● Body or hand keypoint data
=== Begin Enclosure ===
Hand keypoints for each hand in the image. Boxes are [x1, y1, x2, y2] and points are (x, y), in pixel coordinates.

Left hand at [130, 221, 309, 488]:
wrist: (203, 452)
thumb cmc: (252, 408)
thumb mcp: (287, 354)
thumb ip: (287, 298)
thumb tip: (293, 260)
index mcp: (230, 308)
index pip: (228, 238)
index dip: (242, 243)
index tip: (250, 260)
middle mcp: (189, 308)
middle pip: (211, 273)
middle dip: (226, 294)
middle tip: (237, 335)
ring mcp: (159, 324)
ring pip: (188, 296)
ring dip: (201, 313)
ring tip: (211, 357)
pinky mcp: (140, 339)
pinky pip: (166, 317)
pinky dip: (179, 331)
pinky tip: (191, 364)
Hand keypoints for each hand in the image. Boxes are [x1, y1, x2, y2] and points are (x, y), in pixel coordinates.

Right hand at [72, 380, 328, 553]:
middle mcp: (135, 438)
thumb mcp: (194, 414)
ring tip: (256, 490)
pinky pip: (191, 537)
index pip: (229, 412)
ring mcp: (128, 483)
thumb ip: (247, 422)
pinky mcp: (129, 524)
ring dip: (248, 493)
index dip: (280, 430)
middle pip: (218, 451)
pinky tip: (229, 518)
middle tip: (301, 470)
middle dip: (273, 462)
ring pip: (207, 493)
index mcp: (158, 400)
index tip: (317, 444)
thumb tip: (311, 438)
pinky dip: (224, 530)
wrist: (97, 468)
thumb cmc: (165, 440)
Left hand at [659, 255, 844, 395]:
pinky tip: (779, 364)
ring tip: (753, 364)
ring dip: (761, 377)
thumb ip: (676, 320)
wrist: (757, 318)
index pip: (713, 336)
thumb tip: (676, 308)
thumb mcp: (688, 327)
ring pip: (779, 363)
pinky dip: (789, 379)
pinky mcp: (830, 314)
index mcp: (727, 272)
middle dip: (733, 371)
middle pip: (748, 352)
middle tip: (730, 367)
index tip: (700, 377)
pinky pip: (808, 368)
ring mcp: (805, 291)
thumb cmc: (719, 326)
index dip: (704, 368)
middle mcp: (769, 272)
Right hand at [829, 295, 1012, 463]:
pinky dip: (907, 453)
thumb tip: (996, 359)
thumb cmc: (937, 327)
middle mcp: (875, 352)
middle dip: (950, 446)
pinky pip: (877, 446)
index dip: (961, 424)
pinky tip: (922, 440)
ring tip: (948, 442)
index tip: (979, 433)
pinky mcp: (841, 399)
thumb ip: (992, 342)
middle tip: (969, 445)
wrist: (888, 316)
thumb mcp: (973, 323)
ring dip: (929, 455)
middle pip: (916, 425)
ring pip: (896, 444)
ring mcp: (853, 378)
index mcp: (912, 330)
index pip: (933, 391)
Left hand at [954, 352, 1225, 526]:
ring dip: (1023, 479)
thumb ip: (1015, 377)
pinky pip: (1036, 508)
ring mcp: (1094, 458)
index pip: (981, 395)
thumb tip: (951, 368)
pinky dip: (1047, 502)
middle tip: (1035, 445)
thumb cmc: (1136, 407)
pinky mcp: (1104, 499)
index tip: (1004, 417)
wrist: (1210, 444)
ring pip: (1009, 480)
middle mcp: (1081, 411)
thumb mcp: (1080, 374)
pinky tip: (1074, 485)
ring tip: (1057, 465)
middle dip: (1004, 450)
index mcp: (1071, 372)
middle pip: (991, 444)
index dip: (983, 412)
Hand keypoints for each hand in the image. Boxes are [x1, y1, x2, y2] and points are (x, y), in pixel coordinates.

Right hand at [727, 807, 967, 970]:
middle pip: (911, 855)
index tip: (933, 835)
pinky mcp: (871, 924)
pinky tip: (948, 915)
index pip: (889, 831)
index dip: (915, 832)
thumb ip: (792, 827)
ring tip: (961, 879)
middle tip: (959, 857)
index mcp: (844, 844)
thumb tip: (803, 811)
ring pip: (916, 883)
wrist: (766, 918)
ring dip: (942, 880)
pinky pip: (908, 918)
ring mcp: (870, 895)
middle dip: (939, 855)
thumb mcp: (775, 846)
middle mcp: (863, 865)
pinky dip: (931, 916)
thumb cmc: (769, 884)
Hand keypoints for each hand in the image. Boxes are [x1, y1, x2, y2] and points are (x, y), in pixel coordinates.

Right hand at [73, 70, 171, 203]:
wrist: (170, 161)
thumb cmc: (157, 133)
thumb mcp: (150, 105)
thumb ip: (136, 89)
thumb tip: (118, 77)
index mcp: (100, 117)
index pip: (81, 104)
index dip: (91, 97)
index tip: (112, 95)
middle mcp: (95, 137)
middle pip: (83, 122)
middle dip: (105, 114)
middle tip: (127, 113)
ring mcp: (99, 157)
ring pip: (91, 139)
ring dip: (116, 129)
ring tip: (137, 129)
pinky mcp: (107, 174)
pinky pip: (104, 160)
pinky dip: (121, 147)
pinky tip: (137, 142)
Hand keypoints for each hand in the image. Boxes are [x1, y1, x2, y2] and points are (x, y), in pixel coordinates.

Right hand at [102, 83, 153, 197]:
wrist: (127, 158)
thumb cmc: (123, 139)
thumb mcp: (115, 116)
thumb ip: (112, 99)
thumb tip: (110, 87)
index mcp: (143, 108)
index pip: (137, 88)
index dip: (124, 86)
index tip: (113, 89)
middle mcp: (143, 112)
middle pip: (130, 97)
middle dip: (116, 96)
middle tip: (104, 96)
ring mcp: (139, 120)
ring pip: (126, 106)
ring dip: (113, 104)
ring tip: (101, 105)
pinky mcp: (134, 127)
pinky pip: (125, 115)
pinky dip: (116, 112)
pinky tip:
=== End Enclosure ===
● Work to complete
In your answer, include only the lines above starting at the line that holds "pinky pip: (166, 317)" and ending at the line that holds "middle mcp: (875, 352)", copied exactly.

● Your solution
pinky pip: (166, 317)
pinky dip: (179, 331)
pinky tip: (191, 364)
Hand keypoints for each hand in the image. Boxes are [x1, y1, x2, y2] and points are (x, y), in pixel coordinates.

Right hand at [72, 380, 328, 553]:
middle mcp: (135, 438)
thumb mcp: (194, 414)
ring tip: (256, 490)
pinky pip: (191, 537)
index pip: (229, 412)
ring mcp: (128, 483)
thumb ip: (247, 422)
pinky mcp: (129, 524)
ring dip: (248, 493)
index dip: (280, 430)
middle pip: (218, 451)
pinky tip: (229, 518)
middle tip: (301, 470)
middle dip: (273, 462)
ring pip: (207, 493)
index mcp: (158, 400)
index tip: (317, 444)
thumb tip: (311, 438)
pinky dip: (224, 530)
wrist: (97, 468)
thumb cmc: (165, 440)
Left hand at [659, 255, 844, 395]:
pinky tip: (779, 364)
ring tip: (753, 364)
ring dip: (761, 377)
thumb ip: (676, 320)
wrist: (757, 318)
index pip: (713, 336)
thumb tip: (676, 308)
thumb mcp: (688, 327)
ring pip: (779, 363)
pinky dip: (789, 379)
pinky mcp: (830, 314)
index mcp: (727, 272)
middle dip: (733, 371)
middle pip: (748, 352)
middle tip: (730, 367)
index tip: (700, 377)
pinky pip: (808, 368)
ring mcp: (805, 291)
thumb cmc: (719, 326)
index dip: (704, 368)
middle mcp: (769, 272)
Right hand at [829, 295, 1012, 463]:
pinky dip: (907, 453)
thumb tip: (996, 359)
thumb cmc: (937, 327)
middle mcp: (875, 352)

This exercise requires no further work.